The work/life firewall

Sometimes you want a hard boundary instead of a graded one. Flag a domain with "compartment": true and any memory tagged with it is always filed under that domain as its primary, regardless of what else it touches. The typical use is a Work domain: client and employer matters stay compartmentalized on the work side of the map even when they brush against personal topics. Use it sparingly — one compartment is usually enough.

Filing an existing memory bank

New memories are classified automatically every night.

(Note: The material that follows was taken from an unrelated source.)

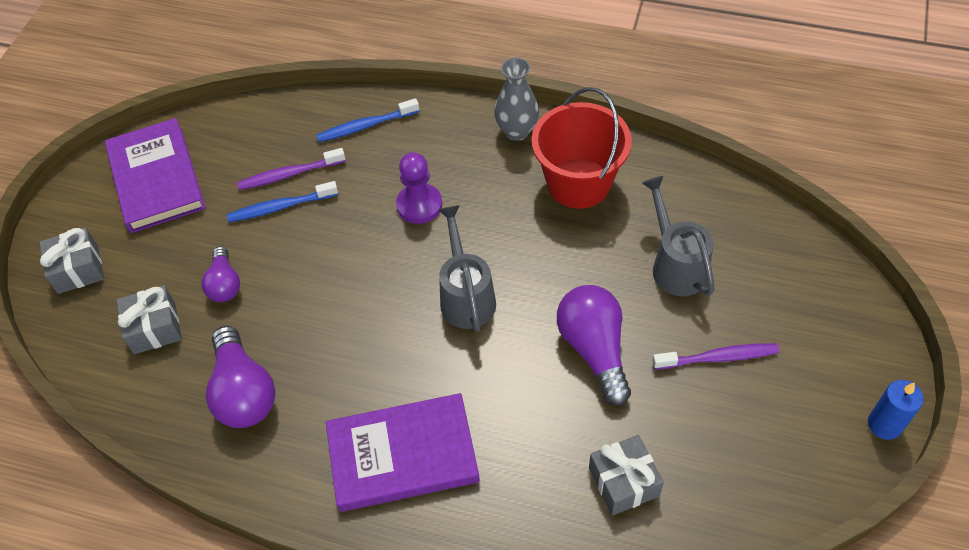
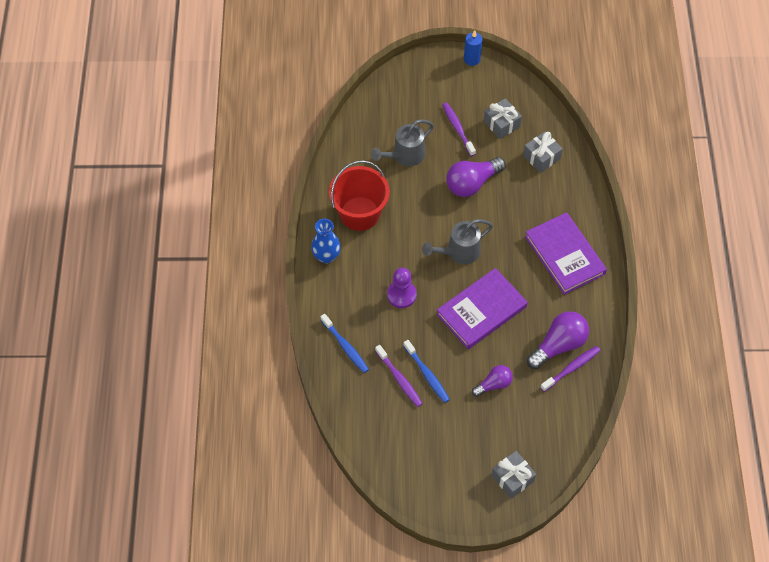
camera: 110 degrees left, 5 degrees up
purple book [105,118,206,233] -> purple book moved to [436,268,528,349]
grey gift [116,285,182,354] -> grey gift moved to [484,98,522,139]
grey vase [494,58,539,141] -> blue vase [311,219,341,263]
none -> purple toothbrush [540,346,601,392]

If you already have a memory bank from before you defined domains — or you have just reshaped your list — run the backfill once on the server:

npx @gamaze/hicortex classify-domains          # classify unfiled or stale memories
npx @gamaze/hicortex classify-domains --all    # reclassify everything

The run is resumable — interrupt it any time and it continues where it stopped.

Growing new domains

Your domain list is meant to evolve. When a new area of your life or work emerges, add it to config.json with a good description — the next nightly run picks it up and re-files the memories it affects automatically. Removing or renaming a domain works the same way: edit the list, and the system reorganizes around it. For a large reshape, classify-domains --all refiles the whole memory bank in one pass instead of waiting for the nightly.